To address these issues, for each question $q$, GRPO samples a group of outputs $\{o_1, o_2, \dots , o_G\}$ from the old policy $\pi_{\theta_{\text{old}}}$ and then optimizes the policy model by maximizing the following objective:
$$ \begin{align*} \mathcal{J}_{\text{GRPO}}(\theta) = \mathbb{E}&[q \sim P(Q), \{o_i\}_{i=1}^G \sim \pi_{\theta_{\text{old}}}(O|q)] \\ &\frac{1}{G} \sum_{i=1}^G \frac{1}{|o_i|} \sum_{t=1}^{|o_i|} \left\{ \min\left(\frac{\pi_{\theta}(o_{i,t}|q, o_{i,< t})}{\pi_{\theta_{\text{old}}}(o_{i,t}|q, o_{i,< t})} \hat{A}_{i,t}, \right.\right. \\ &\left.\left. \text{clip}\left(\frac{\pi_{\theta}(o_{i,t}|q, o_{i,< t})}{\pi_{\theta_{\text{old}}}(o_{i,t}|q, o_{i,< t})}, 1-\varepsilon, 1+\varepsilon\right) \hat{A}_{i,t}\right) - \beta D_{KL}[\pi_{\theta}||\pi_{ref}] \right\} \end{align*} $$where:
- $\varepsilon$ and $\beta$ are hyper-parameters;
- $\hat{A}_{i,t}$ is the advantage calculated based on relative rewards of the outputs inside each group only.
Note that:
- Instead of adding KL penalty in the reward, GRPO regularizes by directly adding the KL divergence between the trained policy and the reference policy to the loss, avoiding complicating the calculation of $\hat{A}_{i,t}$.
- Different from the KL penalty term used in [6], GRPO estimate the KL divergence with the following unbiased estimator: $$ \mathbb{D}_{\text{KL}}\left[ \pi_{\theta}||\pi_{ref}\right] = \frac{\pi_{ref}(o_{t,t}|q, o_{t,< t})}{\pi_{\theta}(o_{t,t}|q, o_{t,< t})} - \log \frac{\pi_{ref}(o_{t,t}|q, o_{t,< t})}{\pi_{\theta}(o_{t,t}|q, o_{t,< t})} - 1 $$ which is guaranteed to be positive.
References
- Cameron R. Wolfe. Basics of Reinforcement Learning for LLMs .
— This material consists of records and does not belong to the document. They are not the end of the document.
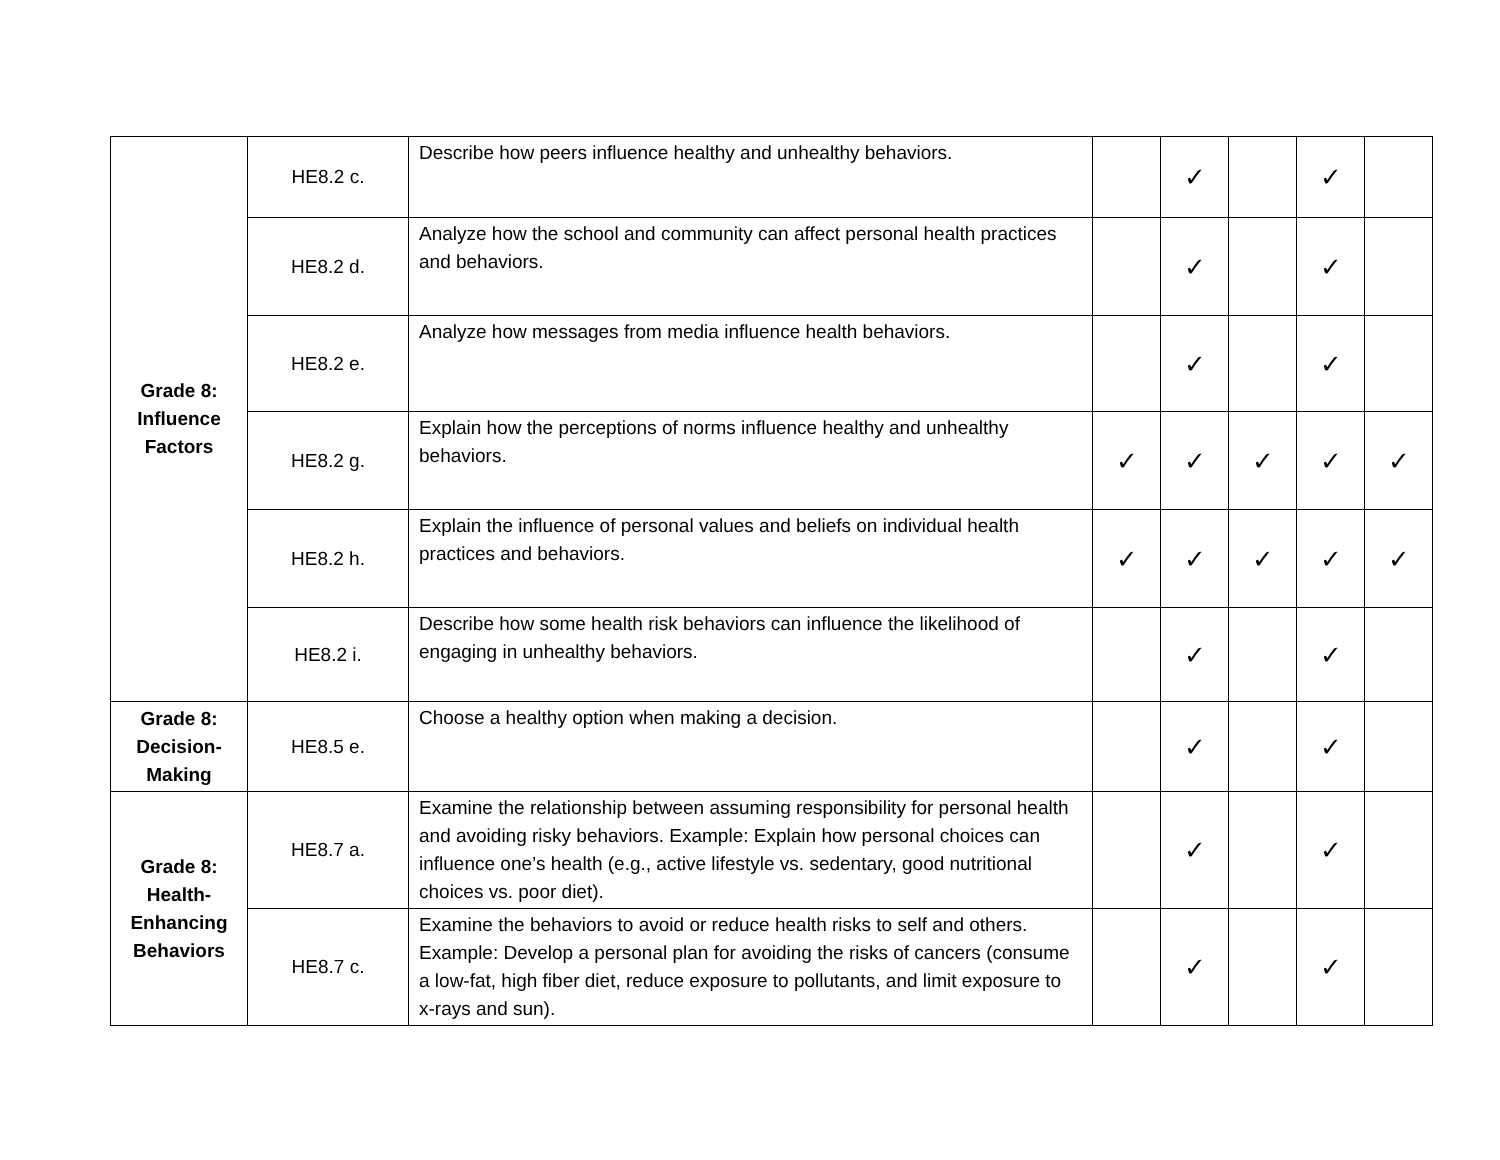| Grade 8: Influence Factors | HE8.2 c. | Describe how peers influence healthy and unhealthy behaviors. | | ✓ | | ✓ | |
| | HE8.2 d. | Analyze how the school and community can affect personal health practices and behaviors. | | ✓ | | ✓ | |
| | HE8.2 e. | Analyze how messages from media influence health behaviors. | | ✓ | | ✓ | |
| | HE8.2 g. | Explain how the perceptions of norms influence healthy and unhealthy behaviors. | ✓ | ✓ | ✓ | ✓ | ✓ |
| | HE8.2 h. | Explain the influence of personal values and beliefs on individual health practices and behaviors. | ✓ | ✓ | ✓ | ✓ | ✓ |
| | HE8.2 i. | Describe how some health risk behaviors can influence the likelihood of engaging in unhealthy behaviors. | | ✓ | | ✓ | |
| Grade 8: Decision- Making | HE8.5 e. | Choose a healthy option when making a decision. | | ✓ | | ✓ | |
| Grade 8: Health- Enhancing Behaviors | HE8.7 a. | Examine the relationship between assuming responsibility for personal health and avoiding risky behaviors. Example: Explain how personal choices can influence one’s health (e.g., active lifestyle vs. sedentary, good nutritional choices vs. poor diet). | | ✓ | | ✓ | |
| | HE8.7 c. | Examine the behaviors to avoid or reduce health risks to self and others. Example: Develop a personal plan for avoiding the risks of cancers (consume a low-fat, high fiber diet, reduce exposure to pollutants, and limit exposure to x-rays and sun). | | ✓ | | ✓ | |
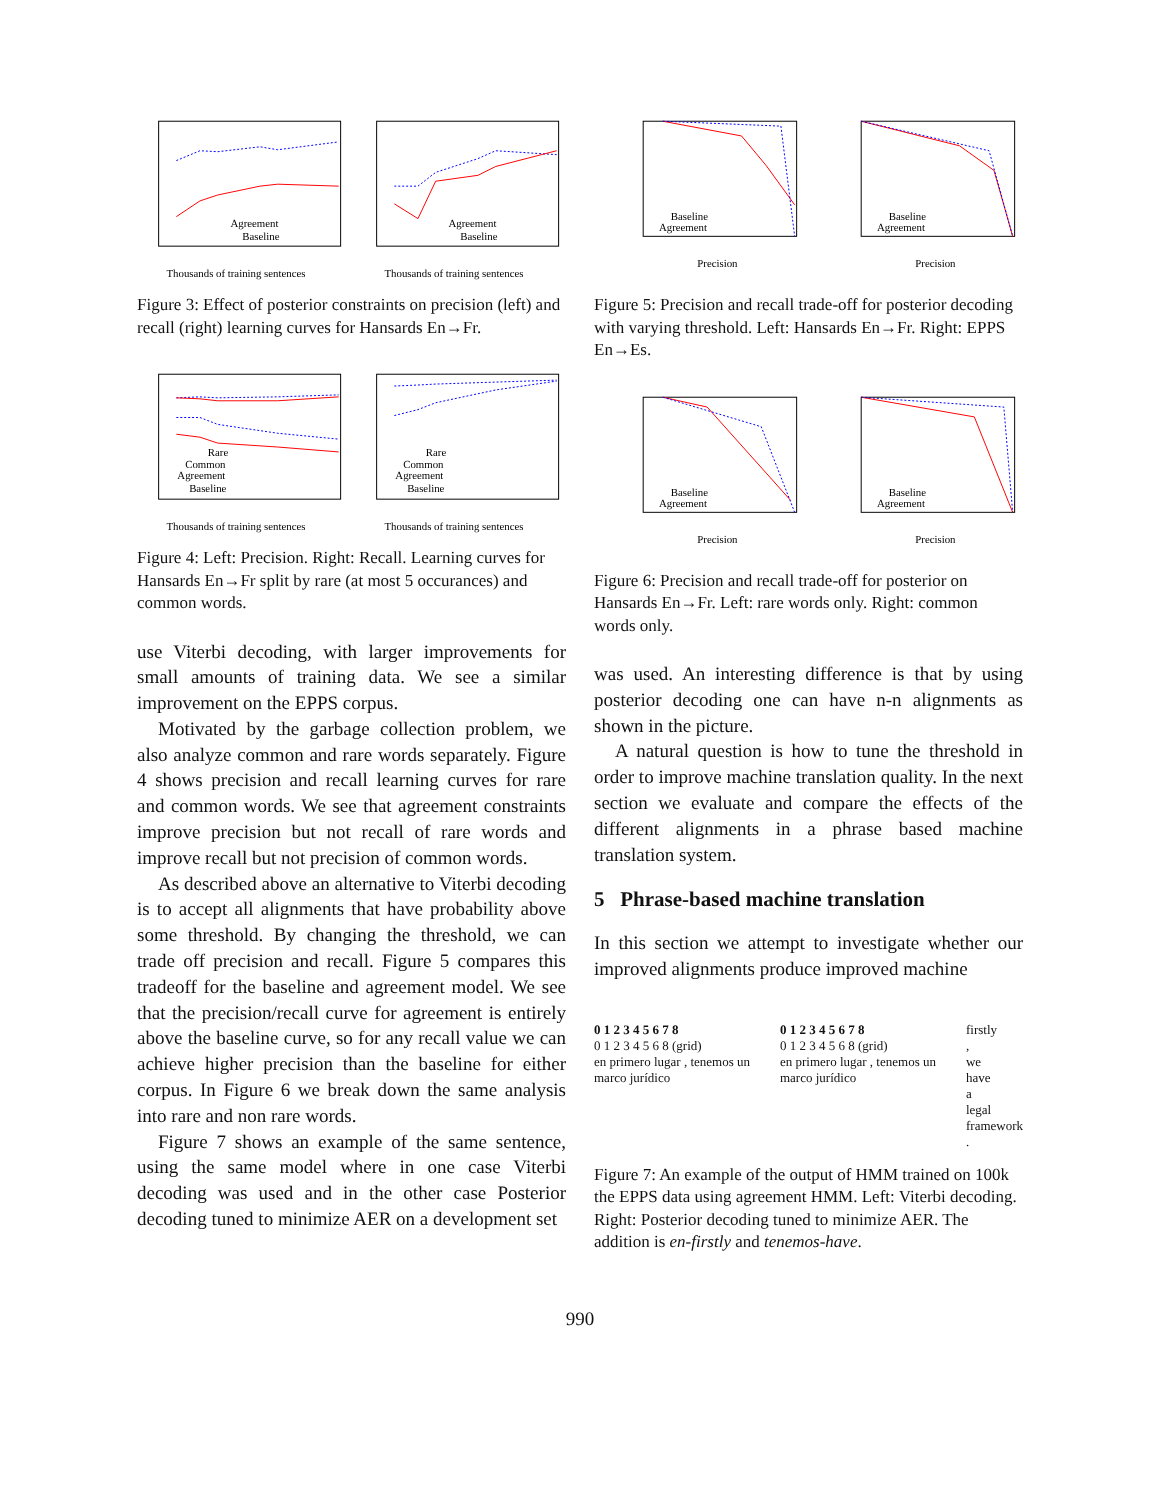Agreement
Baseline
Thousands of training sentences
Agreement
Baseline
Thousands of training sentences
Figure 3: Effect of posterior constraints on precision (left) and recall (right) learning curves for Hansards En→Fr.
Rare
Common
Agreement
Baseline
Thousands of training sentences
Rare
Common
Agreement
Baseline
Thousands of training sentences
Figure 4: Left: Precision. Right: Recall. Learning curves for Hansards En→Fr split by rare (at most 5 occurances) and common words.
use Viterbi decoding, with larger improvements for small amounts of training data. We see a similar improvement on the EPPS corpus.
Motivated by the garbage collection problem, we also analyze common and rare words separately. Figure 4 shows precision and recall learning curves for rare and common words. We see that agreement constraints improve precision but not recall of rare words and improve recall but not precision of common words.
As described above an alternative to Viterbi decoding is to accept all alignments that have probability above some threshold. By changing the threshold, we can trade off precision and recall. Figure 5 compares this tradeoff for the baseline and agreement model. We see that the precision/recall curve for agreement is entirely above the baseline curve, so for any recall value we can achieve higher precision than the baseline for either corpus. In Figure 6 we break down the same analysis into rare and non rare words.
Figure 7 shows an example of the same sentence, using the same model where in one case Viterbi decoding was used and in the other case Posterior decoding tuned to minimize AER on a development set
Baseline
Agreement
Precision
Baseline
Agreement
Precision
Figure 5: Precision and recall trade-off for posterior decoding with varying threshold. Left: Hansards En→Fr. Right: EPPS En→Es.
Baseline
Agreement
Precision
Baseline
Agreement
Precision
Figure 6: Precision and recall trade-off for posterior on Hansards En→Fr. Left: rare words only. Right: common words only.
was used. An interesting difference is that by using posterior decoding one can have n-n alignments as shown in the picture.
A natural question is how to tune the threshold in order to improve machine translation quality. In the next section we evaluate and compare the effects of the different alignments in a phrase based machine translation system.
5 Phrase-based machine translation
In this section we attempt to investigate whether our improved alignments produce improved machine
0 1 2 3 4 5 6 7 8
0 1 2 3 4 5 6 8 (grid)
en primero lugar , tenemos un marco jurídico
0 1 2 3 4 5 6 7 8
0 1 2 3 4 5 6 8 (grid)
en primero lugar , tenemos un marco jurídico
firstly
,
we
have
a
legal
framework
.
Figure 7: An example of the output of HMM trained on 100k the EPPS data using agreement HMM. Left: Viterbi decoding. Right: Posterior decoding tuned to minimize AER. The addition is en-firstly and tenemos-have.
990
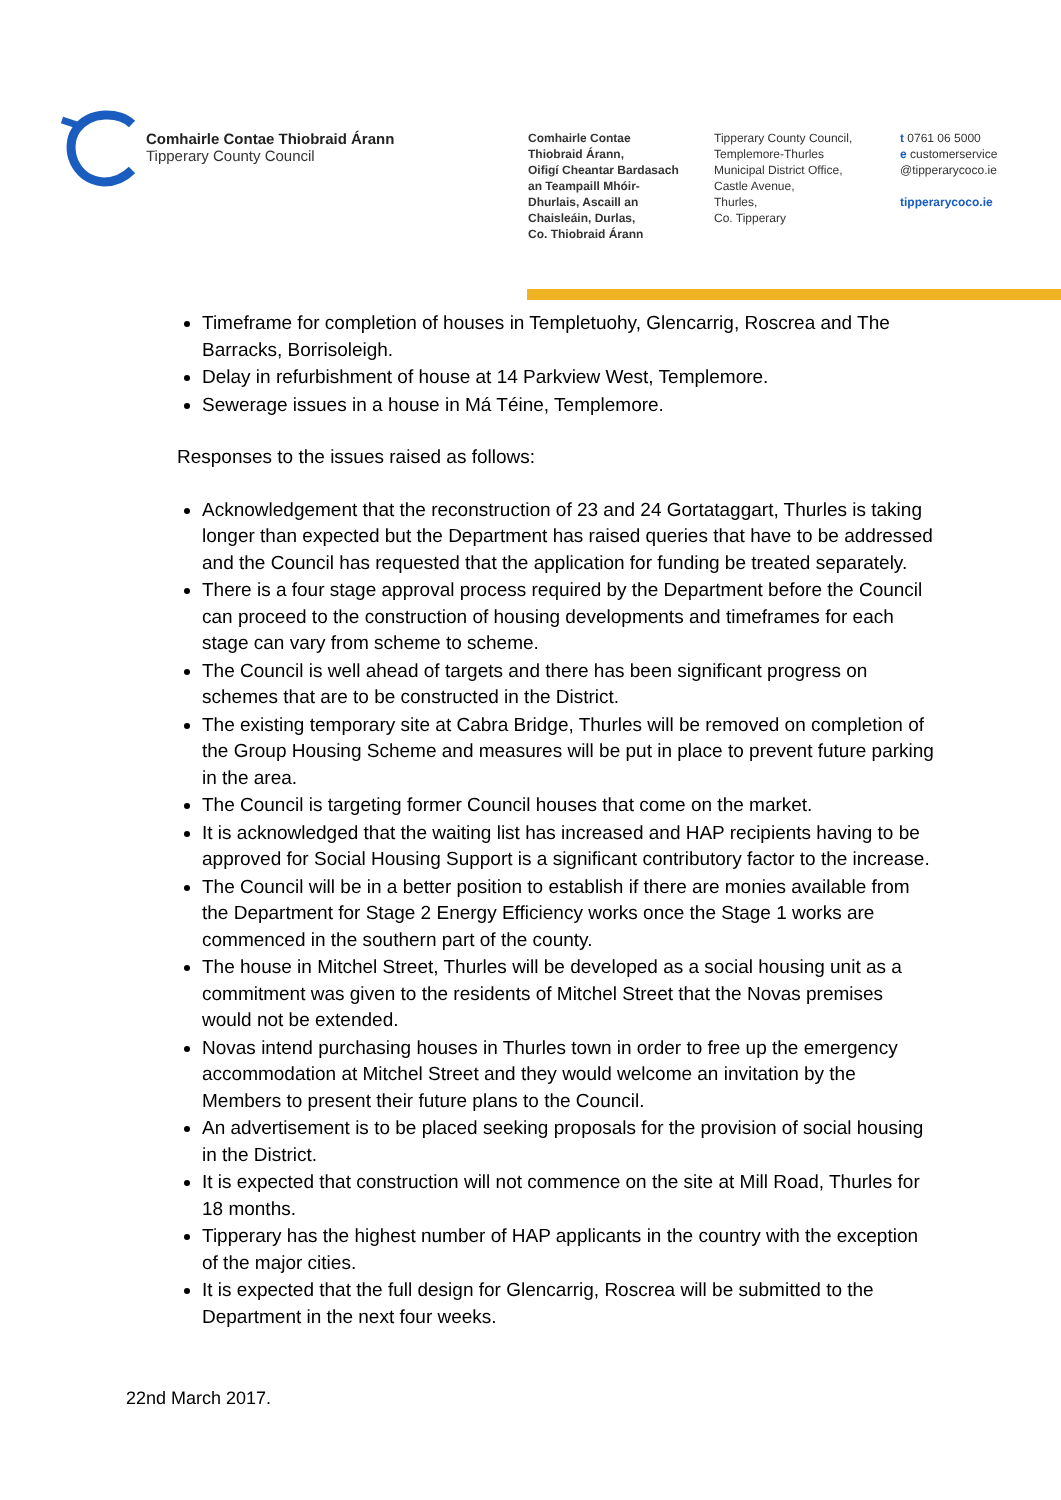Comhairle Contae Thiobraid Árann
Tipperary County Council
Comhairle Contae
Thiobraid Árann,
Oifigí Cheantar Bardasach
an Teampaill Mhóir-
Dhurlais, Ascaill an
Chaisleáin, Durlas,
Co. Thiobraid Árann
Tipperary County Council,
Templemore-Thurles
Municipal District Office,
Castle Avenue,
Thurles,
Co. Tipperary
t 0761 06 5000
e customerservice
@tipperarycoco.ie
tipperarycoco.ie
Timeframe for completion of houses in Templetuohy, Glencarrig, Roscrea and The Barracks, Borrisoleigh.
Delay in refurbishment of house at 14 Parkview West, Templemore.
Sewerage issues in a house in Má Téine, Templemore.
Responses to the issues raised as follows:
Acknowledgement that the reconstruction of 23 and 24 Gortataggart, Thurles is taking longer than expected but the Department has raised queries that have to be addressed and the Council has requested that the application for funding be treated separately.
There is a four stage approval process required by the Department before the Council can proceed to the construction of housing developments and timeframes for each stage can vary from scheme to scheme.
The Council is well ahead of targets and there has been significant progress on schemes that are to be constructed in the District.
The existing temporary site at Cabra Bridge, Thurles will be removed on completion of the Group Housing Scheme and measures will be put in place to prevent future parking in the area.
The Council is targeting former Council houses that come on the market.
It is acknowledged that the waiting list has increased and HAP recipients having to be approved for Social Housing Support is a significant contributory factor to the increase.
The Council will be in a better position to establish if there are monies available from the Department for Stage 2 Energy Efficiency works once the Stage 1 works are commenced in the southern part of the county.
The house in Mitchel Street, Thurles will be developed as a social housing unit as a commitment was given to the residents of Mitchel Street that the Novas premises would not be extended.
Novas intend purchasing houses in Thurles town in order to free up the emergency accommodation at Mitchel Street and they would welcome an invitation by the Members to present their future plans to the Council.
An advertisement is to be placed seeking proposals for the provision of social housing in the District.
It is expected that construction will not commence on the site at Mill Road, Thurles for 18 months.
Tipperary has the highest number of HAP applicants in the country with the exception of the major cities.
It is expected that the full design for Glencarrig, Roscrea will be submitted to the Department in the next four weeks.
22nd March 2017.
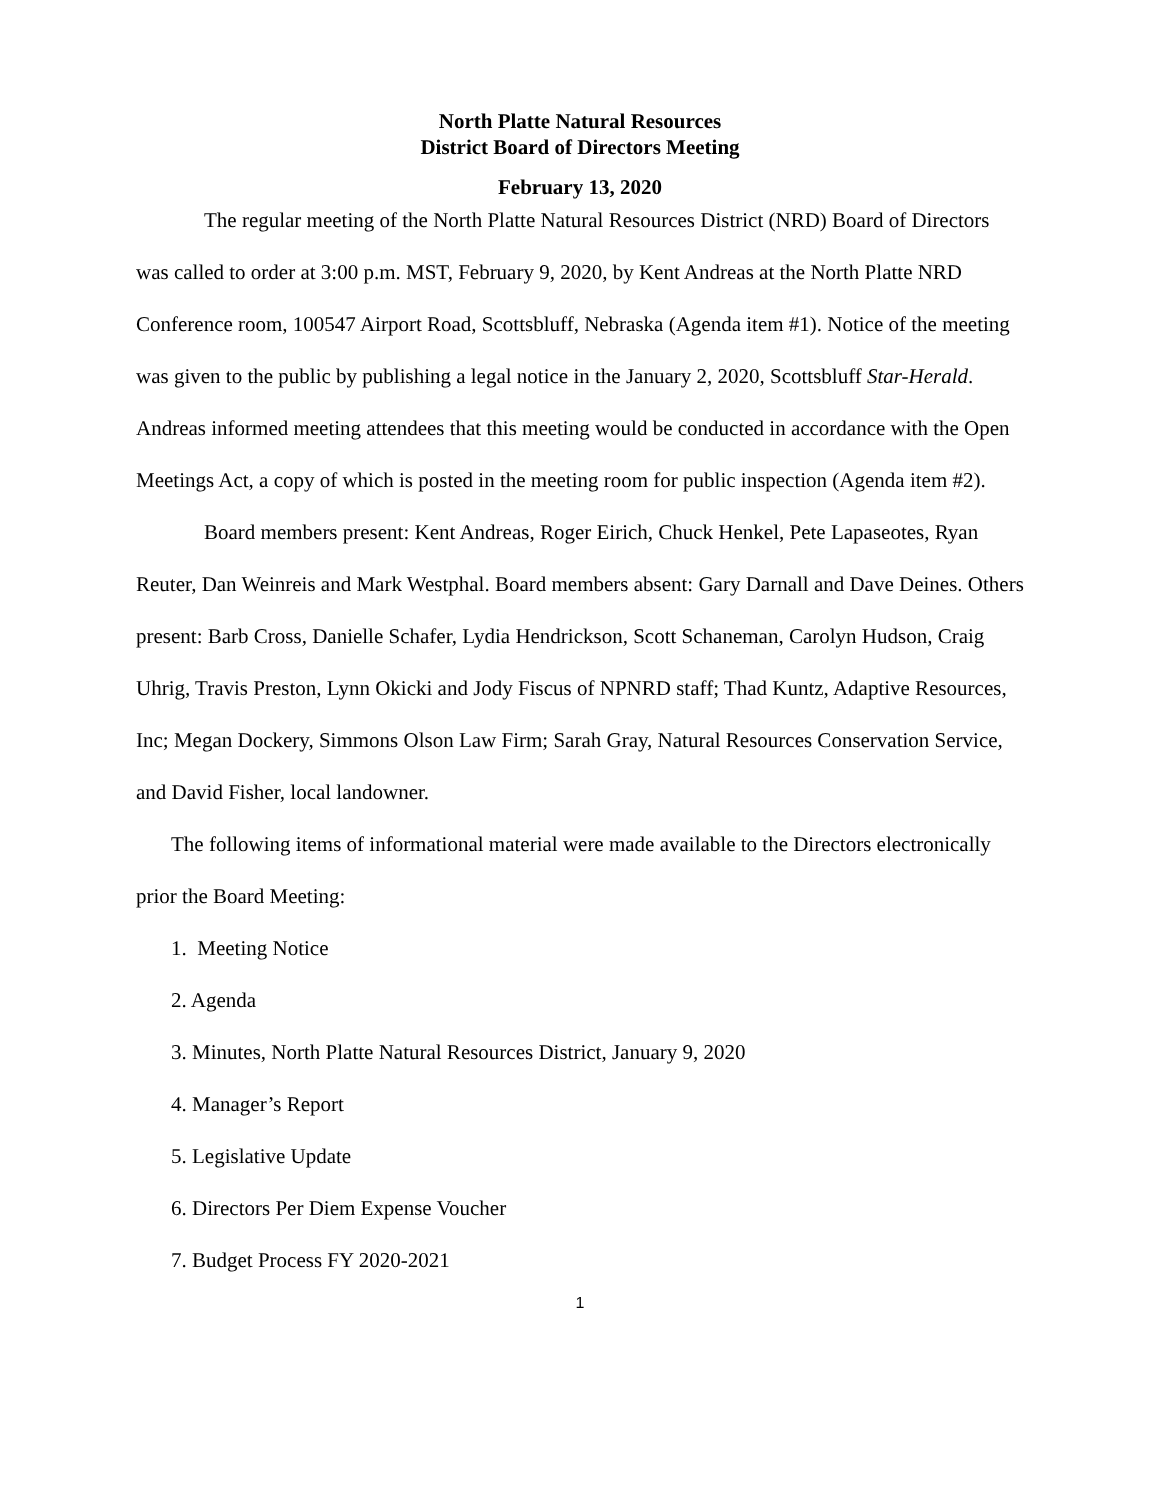North Platte Natural Resources
District Board of Directors Meeting
February 13, 2020
The regular meeting of the North Platte Natural Resources District (NRD) Board of Directors was called to order at 3:00 p.m. MST, February 9, 2020, by Kent Andreas at the North Platte NRD Conference room, 100547 Airport Road, Scottsbluff, Nebraska (Agenda item #1). Notice of the meeting was given to the public by publishing a legal notice in the January 2, 2020, Scottsbluff Star-Herald. Andreas informed meeting attendees that this meeting would be conducted in accordance with the Open Meetings Act, a copy of which is posted in the meeting room for public inspection (Agenda item #2).
Board members present: Kent Andreas, Roger Eirich, Chuck Henkel, Pete Lapaseotes, Ryan Reuter, Dan Weinreis and Mark Westphal. Board members absent: Gary Darnall and Dave Deines. Others present: Barb Cross, Danielle Schafer, Lydia Hendrickson, Scott Schaneman, Carolyn Hudson, Craig Uhrig, Travis Preston, Lynn Okicki and Jody Fiscus of NPNRD staff; Thad Kuntz, Adaptive Resources, Inc; Megan Dockery, Simmons Olson Law Firm; Sarah Gray, Natural Resources Conservation Service, and David Fisher, local landowner.
The following items of informational material were made available to the Directors electronically prior the Board Meeting:
1. Meeting Notice
2. Agenda
3. Minutes, North Platte Natural Resources District, January 9, 2020
4. Manager’s Report
5. Legislative Update
6. Directors Per Diem Expense Voucher
7. Budget Process FY 2020-2021
1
- Cameron R. Wolfe. Proximal Policy Optimization (PPO): The Key to LLM Alignment
- Achiam, Josh. Spinning Up in Deep RL . OpenAI, 2018.
- Touvron, Hugo, et al. “Llama 2: Open foundation and fine-tuned chat models.” arXiv preprint arXiv:2307.09288 (2023).
- Schulman, John, Sergey Levine, Pieter Abbeel, Michael Jordan, and Philipp Moritz. “Trust region policy optimization.” In International conference on machine learning, pp. 1889-1897. PMLR, 2015.
- Schulman, John, Filip Wolski, Prafulla Dhariwal, Alec Radford, and Oleg Klimov. “Proximal policy optimization algorithms.” arXiv preprint arXiv:1707.06347 (2017).
- Shao, Zhihong, Peiyi Wang, Qihao Zhu, Runxin Xu, Junxiao Song, Xiao Bi, Haowei Zhang et al. “Deepseekmath: Pushing the limits of mathematical reasoning in open language models.” arXiv preprint arXiv:2402.03300 (2024).